HTTP request sent, awaiting response... 200 OK
Length: 2218 (2.2K) [text/plain]
Saving to: ‘iris.csv.5’


2021-07-25 12:57:29 (37.2 MB/s) - ‘iris.csv.5’ saved [2218/2218]



In [3]:
!head iris.csv

septal_length,septal_width,petal_length,petal_width,class
6.4,2.8,5.6,2.2,2
5.0,2.3,3.3,1.0,1
4.9,2.5,4.5,1.7,2
4.9,3.1,1.5,0.1,0
5.7,3.8,1.7,0.3,0
4.4,3.2,1.3,0.2,0
5.4,3.4,1.5,0.4,0
6.9,3.1,5.1,2.3,2
6.7,3.1,4.4,1.4,1


### 데이터 로딩

In [4]:
iris = pd.read_csv("iris.csv")
iris.head()

Unnamed: 0,septal_length,septal_width,petal_length,petal_width,class
0,6.4,2.8,5.6,2.2,2
1,5.0,2.3,3.3,1.0,1
2,4.9,2.5,4.5,1.7,2
3,4.9,3.1,1.5,0.1,0
4,5.7,3.8,1.7,0.3,0


In [5]:
iris_data = iris.to_numpy()
print(iris_data.shape)
print(iris_data[:5])

(120, 5)
[[6.4 2.8 5.6 2.2 2. ]
 [5.  2.3 3.3 1.  1. ]
 [4.9 2.5 4.5 1.7 2. ]
 [4.9 3.1 1.5 0.1 0. ]
 [5.7 3.8 1.7 0.3 0. ]]


### x, y 분리 전에 섞기

In [6]:
np.random.shuffle(iris_data)
print(iris_data[:5])

[[4.6 3.6 1.  0.2 0. ]
 [6.5 3.2 5.1 2.  2. ]
 [4.8 3.4 1.6 0.2 0. ]
 [5.  3.5 1.6 0.6 0. ]
 [6.5 3.  5.8 2.2 2. ]]


### x, y로 분리

In [7]:
iris_raw_x = iris_data[:,:4]
iris_raw_y = iris_data[:,4:]

In [8]:
print(iris_raw_x.shape)
print(iris_raw_y.shape)

(120, 4)
(120, 1)


In [9]:
print(iris_raw_x[:5])
print(iris_raw_y[:5])

[[4.6 3.6 1.  0.2]
 [6.5 3.2 5.1 2. ]
 [4.8 3.4 1.6 0.2]
 [5.  3.5 1.6 0.6]
 [6.5 3.  5.8 2.2]]
[[0.]
 [2.]
 [0.]
 [0.]
 [2.]]


# 속성 데이터

## 아무것도 적용 하지 않은

In [25]:
x = iris_raw_x
y = iris_raw_y

In [26]:
from sklearn.model_selection import train_test_split

train_x, test_x, train_y, test_y = train_test_split(x, y, test_size=0.1, shuffle=True)


In [27]:
model = keras.Sequential([
    keras.layers.Dense(10, activation='relu', input_shape=(4,)),
    keras.layers.Dense(10, activation='relu'),
    keras.layers.Dense(3, activation='softmax')
])

model.compile(optimizer='adam',
              loss='sparse_categorical_crossentropy',
              metrics=['accuracy'])

model.fit(train_x, train_y, epochs=10, validation_split=0.2)

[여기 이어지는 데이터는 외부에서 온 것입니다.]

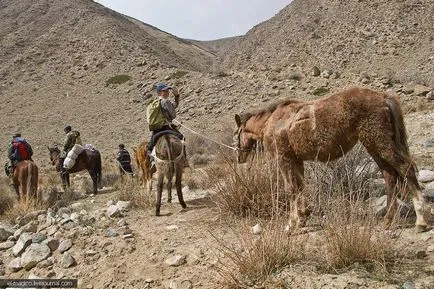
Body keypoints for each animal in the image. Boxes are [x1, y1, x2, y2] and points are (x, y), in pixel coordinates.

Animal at [234, 85, 428, 232]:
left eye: (236, 134)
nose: (239, 157)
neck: (274, 121)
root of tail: (383, 98)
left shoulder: (284, 159)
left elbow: (291, 189)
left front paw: (291, 224)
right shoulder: (296, 161)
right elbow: (300, 187)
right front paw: (303, 218)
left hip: (379, 142)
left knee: (406, 169)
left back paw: (421, 221)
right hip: (373, 146)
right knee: (390, 176)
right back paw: (388, 220)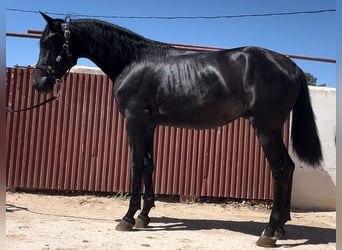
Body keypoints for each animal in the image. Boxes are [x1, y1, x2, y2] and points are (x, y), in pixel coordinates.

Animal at [33, 12, 322, 247]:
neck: (133, 61)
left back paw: (269, 232)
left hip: (266, 129)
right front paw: (144, 216)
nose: (39, 83)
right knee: (289, 166)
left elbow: (136, 165)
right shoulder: (149, 126)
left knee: (280, 170)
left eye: (49, 43)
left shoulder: (134, 121)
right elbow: (149, 165)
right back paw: (282, 227)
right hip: (273, 129)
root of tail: (292, 66)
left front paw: (128, 218)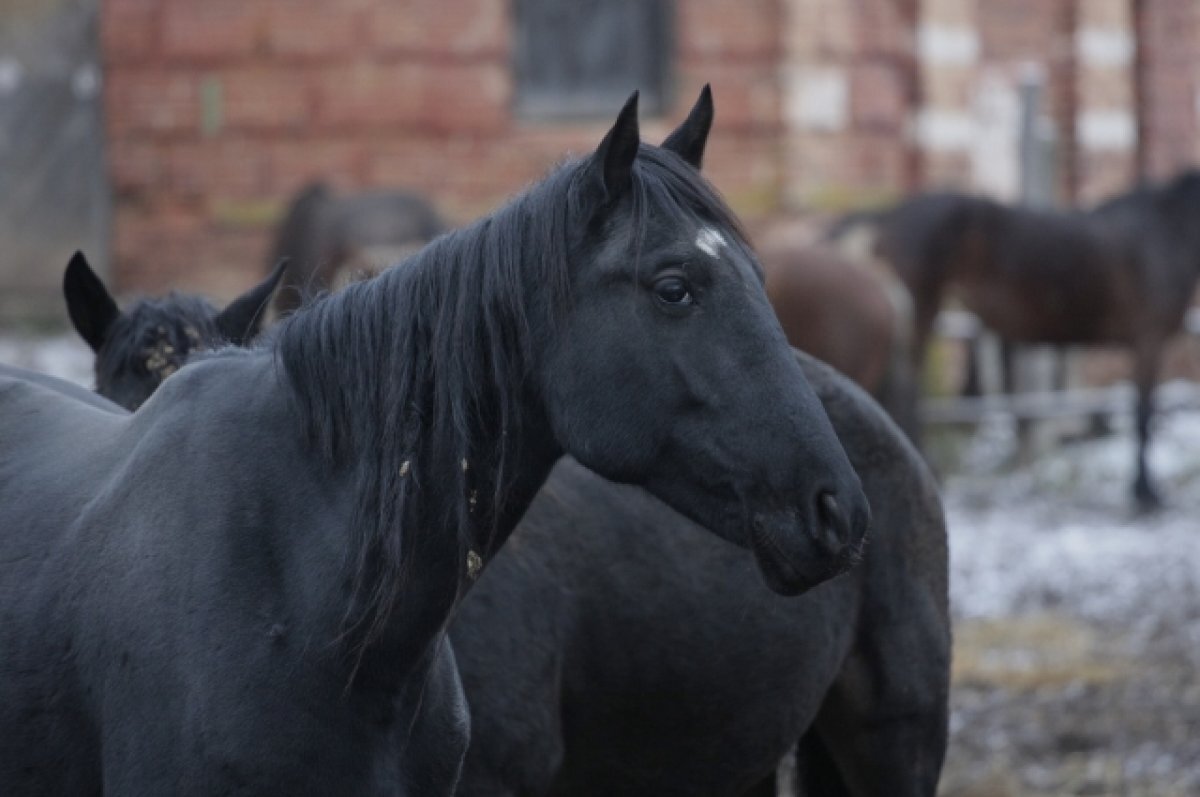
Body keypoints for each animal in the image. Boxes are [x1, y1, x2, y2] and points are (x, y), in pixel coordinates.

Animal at [835, 171, 1200, 511]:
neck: (1166, 230)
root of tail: (885, 217)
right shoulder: (1149, 340)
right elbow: (1143, 415)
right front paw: (1145, 493)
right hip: (920, 312)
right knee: (907, 393)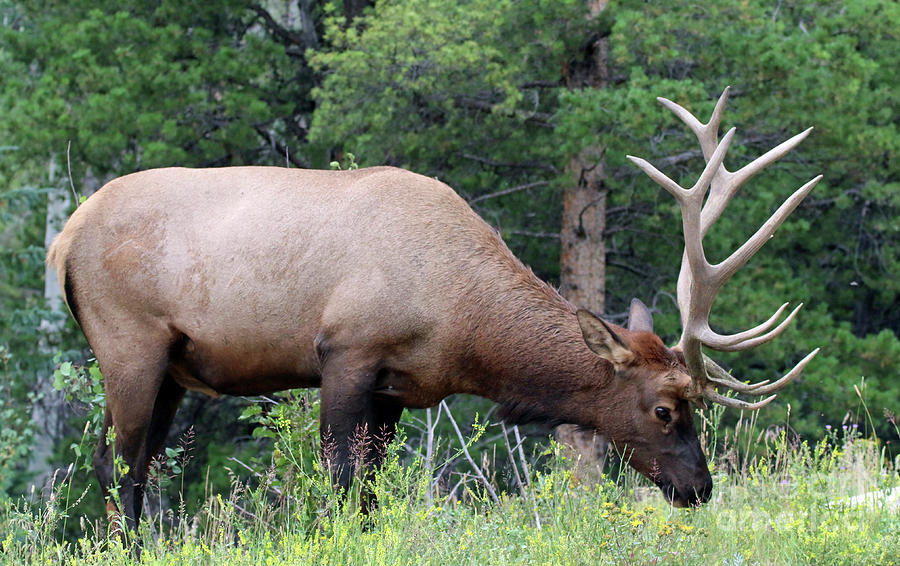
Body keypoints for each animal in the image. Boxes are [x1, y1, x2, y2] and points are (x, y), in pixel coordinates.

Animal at [47, 86, 816, 536]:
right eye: (664, 408)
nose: (700, 487)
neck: (461, 327)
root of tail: (64, 238)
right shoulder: (347, 351)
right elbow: (342, 483)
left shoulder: (398, 388)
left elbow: (369, 492)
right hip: (128, 344)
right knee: (116, 466)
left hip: (173, 370)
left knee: (138, 466)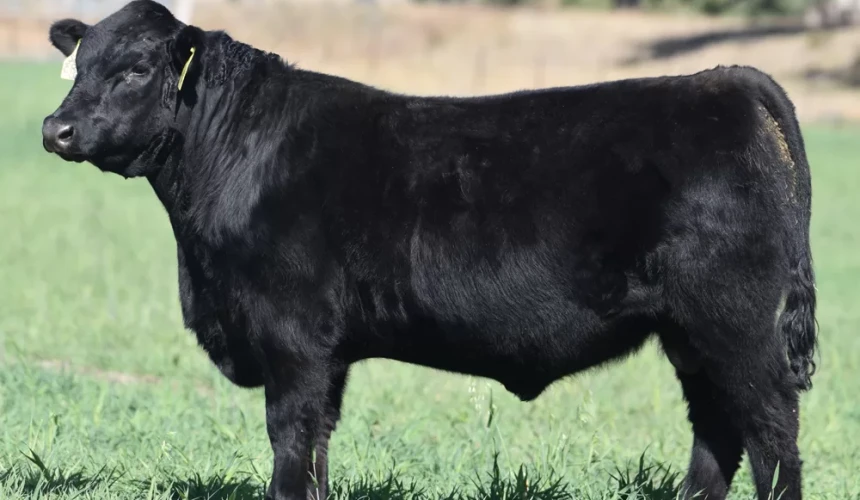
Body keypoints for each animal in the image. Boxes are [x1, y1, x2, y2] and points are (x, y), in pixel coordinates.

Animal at [41, 1, 818, 499]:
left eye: (136, 70)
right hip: (690, 334)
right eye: (78, 65)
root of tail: (723, 80)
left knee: (772, 432)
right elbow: (318, 447)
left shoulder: (293, 338)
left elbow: (291, 443)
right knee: (716, 430)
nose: (56, 130)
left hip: (735, 325)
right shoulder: (326, 353)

loss, acc = model.evaluate(test_x, test_y)

print("loss :", loss)
print("acc :", acc)

Epoch 1/10
Epoch 2/10
Epoch 3/10
Epoch 4/10
Epoch 5/10
Epoch 6/10
Epoch 7/10
Epoch 8/10
Epoch 9/10
Epoch 10/10
loss : 1.159281849861145
acc : 0.1666666716337204


## Normalization 적용

각 속성 별로 개별 데이터 이다. 각 컬럼 별로 해주어야 한다.

In [28]:
df_x = pd.DataFrame(iris_raw_x)
df_x_scaled = (df_x - df_x.min()) / (df_x.max() - df_x.min())
x = df_x_scaled.to_numpy()

y = iris_raw_y

In [29]:
from sklearn.model_selection import train_test_split

train_x, test_x, train_y, test_y = train_test_split(x, y, test_size=0.1, shuffle=True)


In [30]:
model = keras.Sequential([
    keras.layers.Dense(10, activation='relu', input_shape=(4,)),
    keras.layers.Dense(10, activation='relu'),
    keras.layers.Dense(3, activation='softmax')
])

model.compile(optimizer='adam',
              loss='sparse_categorical_crossentropy',
              metrics=['accuracy'])

model.fit(train_x, train_y, epochs=10, validation_split=0.2)

loss, acc = model.evaluate(test_x, test_y)

print("loss :", loss)
print("acc :", acc)

Epoch 1/10
Epoch 2/10
Epoch 3/10
Epoch 4/10
Epoch 5/10
Epoch 6/10
Epoch 7/10
Epoch 8/10
Epoch 9/10
Epoch 10/10
loss : 1.0720347166061401
acc : 0.5833333134651184


## Standardization 적용

column 별로 해주기 위해 pandas를 사용한다.


In [31]:
df_x = pd.DataFrame(iris_raw_x)
df_x_scaled = (df_x - df_x.mean()) / (df_x.std())
x = df_x_scaled.to_numpy()

y = iris_raw_y

In [32]:
from sklearn.model_selection import train_test_split

train_x, test_x, train_y, test_y = train_test_split(x, y, test_size=0.1, shuffle=True)


In [33]:
model = keras.Sequential([
    keras.layers.Dense(10, activation='relu', input_shape=(4,)),
    keras.layers.Dense(10, activation='relu'),
    keras.layers.Dense(3, activation='softmax')
])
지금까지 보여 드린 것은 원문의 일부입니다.